Morno: foi assim que Villas Boas começou nos Spurs. Ainda encontrando uma formação, experimentou o 4-2-3-1 com Caulker na zaga, Vertonghen como lateral-zagueiro pela esquerda, Dempsey armando o jogo para a velocidade de Bale e Lennon e a definição de Defoe. Funcionou, mas encontrou dificuldades pelo caminho e logo ficou um esquema estável, já que Dempsey caiu de produção. Nesse esquema, a melhor exibição foi no histórico 3X2 contra o Manchester United, em pleno Old Trafford. O novo vence o conservador e o Tottenham supera o United, fora de casa, após 23 anos. No jogo, mudou para o 4-1-4-1, no melhor jogo do time em 2012:

Spurs 1

 

Após o jogo contra o United, os Spurs caíram de produção e acumularam empates.
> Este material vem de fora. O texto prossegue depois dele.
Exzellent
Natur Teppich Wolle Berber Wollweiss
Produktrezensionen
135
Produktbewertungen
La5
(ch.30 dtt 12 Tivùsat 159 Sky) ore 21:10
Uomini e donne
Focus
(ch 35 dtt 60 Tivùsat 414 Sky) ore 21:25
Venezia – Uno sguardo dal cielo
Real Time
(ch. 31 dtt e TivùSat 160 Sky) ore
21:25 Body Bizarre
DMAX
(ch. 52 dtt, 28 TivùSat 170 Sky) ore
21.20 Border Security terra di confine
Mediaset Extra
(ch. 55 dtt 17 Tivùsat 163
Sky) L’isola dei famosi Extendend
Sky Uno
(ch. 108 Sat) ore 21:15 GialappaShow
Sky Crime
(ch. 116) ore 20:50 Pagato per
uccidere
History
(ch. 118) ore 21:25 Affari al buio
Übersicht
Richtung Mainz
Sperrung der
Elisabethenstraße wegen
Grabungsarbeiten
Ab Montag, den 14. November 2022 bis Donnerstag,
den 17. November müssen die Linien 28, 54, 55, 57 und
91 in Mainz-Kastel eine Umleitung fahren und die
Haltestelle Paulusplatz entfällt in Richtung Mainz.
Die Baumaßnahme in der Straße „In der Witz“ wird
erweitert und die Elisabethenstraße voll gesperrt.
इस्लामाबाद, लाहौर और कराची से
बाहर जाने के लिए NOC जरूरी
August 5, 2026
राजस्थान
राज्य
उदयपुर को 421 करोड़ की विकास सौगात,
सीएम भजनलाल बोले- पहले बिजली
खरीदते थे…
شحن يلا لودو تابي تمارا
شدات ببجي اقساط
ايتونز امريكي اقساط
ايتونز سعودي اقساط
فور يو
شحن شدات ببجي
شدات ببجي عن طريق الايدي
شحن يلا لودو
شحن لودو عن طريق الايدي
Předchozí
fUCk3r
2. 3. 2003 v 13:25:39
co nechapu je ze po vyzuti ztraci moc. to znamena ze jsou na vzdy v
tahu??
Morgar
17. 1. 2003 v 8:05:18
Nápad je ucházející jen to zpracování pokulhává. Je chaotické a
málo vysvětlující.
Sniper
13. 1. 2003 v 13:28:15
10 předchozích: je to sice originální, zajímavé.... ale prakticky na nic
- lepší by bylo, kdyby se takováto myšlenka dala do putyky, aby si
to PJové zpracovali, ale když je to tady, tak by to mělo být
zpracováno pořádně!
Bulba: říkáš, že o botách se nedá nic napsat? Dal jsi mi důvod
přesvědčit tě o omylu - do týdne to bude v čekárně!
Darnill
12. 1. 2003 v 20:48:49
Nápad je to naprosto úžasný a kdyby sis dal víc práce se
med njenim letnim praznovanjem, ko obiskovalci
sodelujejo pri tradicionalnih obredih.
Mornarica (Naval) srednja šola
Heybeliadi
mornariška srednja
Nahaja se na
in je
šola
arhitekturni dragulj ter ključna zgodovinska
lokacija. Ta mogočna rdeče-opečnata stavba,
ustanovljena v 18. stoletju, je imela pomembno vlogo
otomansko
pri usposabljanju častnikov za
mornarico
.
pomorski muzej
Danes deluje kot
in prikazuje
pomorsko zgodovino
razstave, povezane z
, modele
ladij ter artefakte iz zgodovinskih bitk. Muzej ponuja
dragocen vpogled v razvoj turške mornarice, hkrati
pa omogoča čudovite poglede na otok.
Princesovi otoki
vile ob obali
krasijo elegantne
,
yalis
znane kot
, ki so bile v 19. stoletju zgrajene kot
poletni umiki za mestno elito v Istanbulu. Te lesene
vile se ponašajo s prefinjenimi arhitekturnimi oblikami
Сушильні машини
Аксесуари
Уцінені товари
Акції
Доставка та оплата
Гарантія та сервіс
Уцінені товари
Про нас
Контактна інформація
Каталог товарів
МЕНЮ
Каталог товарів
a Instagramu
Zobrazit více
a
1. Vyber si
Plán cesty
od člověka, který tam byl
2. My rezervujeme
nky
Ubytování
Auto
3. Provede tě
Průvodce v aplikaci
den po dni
Villas-Boas insistiu com Sigurdsson e Huddestone para reforçar o meio de campo, mas viu Dempsey cair de produção e o time ficar estático. Empates contra o Wigan de Roberto Martinéz estavam entre as piores exibições do time, mesmo com mais bola. Mesmo assim, Villas-Boas conseguiu manter o time no batalhão de frente, ainda que no pior Tottenham sobre seu comando, no desenho abaixo:

Spurs 2

É válida uma observação: o Tottenham sempre foi estático. Villas-Boas aprendeu muita coisa com Mourinho, mas tem sua marca. Com ele, os esquemas são mais estáticos, a posse de bola é maior, sempre buscando a individualidade da linha de frente. No Porto, o 4-3-3 compacto só teve sucesso pela forte marcação e pelo forte chute de Hulk. No Chelsea, penou com a má vontade do elenco, mas os melhores momentos sempre viam de onde Juan Mata estava. Nos Spurs não é diferente: quem decide é Bale e Lennon e suas arrancadas ou o bom posicionamento de Defoe. O trabalho sujo fica com Sandro e Vertonghen, os melhores da defesa.

E foi desse jeito que Villas-Boas conseguiu uma formação ideal. Nos últimos 12 jogos apenas uma derrota. André foi obrigado a colocar Dempsey no banco e solidificou um 4-4-2 tipicamente britanico, forte na bola aérea, mas que troca passes e contra-ataca muito bem. Na zaga, Vertonghen é absoluto. No meio, Dembele ataca e defende, e Sandro é o maior roubador de bolas do time, protegendo Gallas e liberando Walker ou Naughton para tabelar com os pontas ou acionar Defoe e Adebayor. Time muito ajustando, ainda meio “paradão”como quer André, trocando muitos passes e acionando a individualidade da linha de frente.

Spurs 3

Se não fosse a assombrosa regularidade do United de Sir Alex Ferguson, o Tottenham seria candidato ao título, mas a Champions é quase certeza. Também não é bobagem afirmar que é o time de terceiro melhor futebol da Inglaterra, superando seus caros arquirrivais Chelsea e Arsenal. Os resultados e o desempenho provam que Villas-Boas está no caminho certo e reafirma seu valor como treinador em vários clubes, sob várias dificuldades, se livrando do estigma de “treinador de um time só” que seu rival no posto de “melhor jovem treinador” ainda guarda.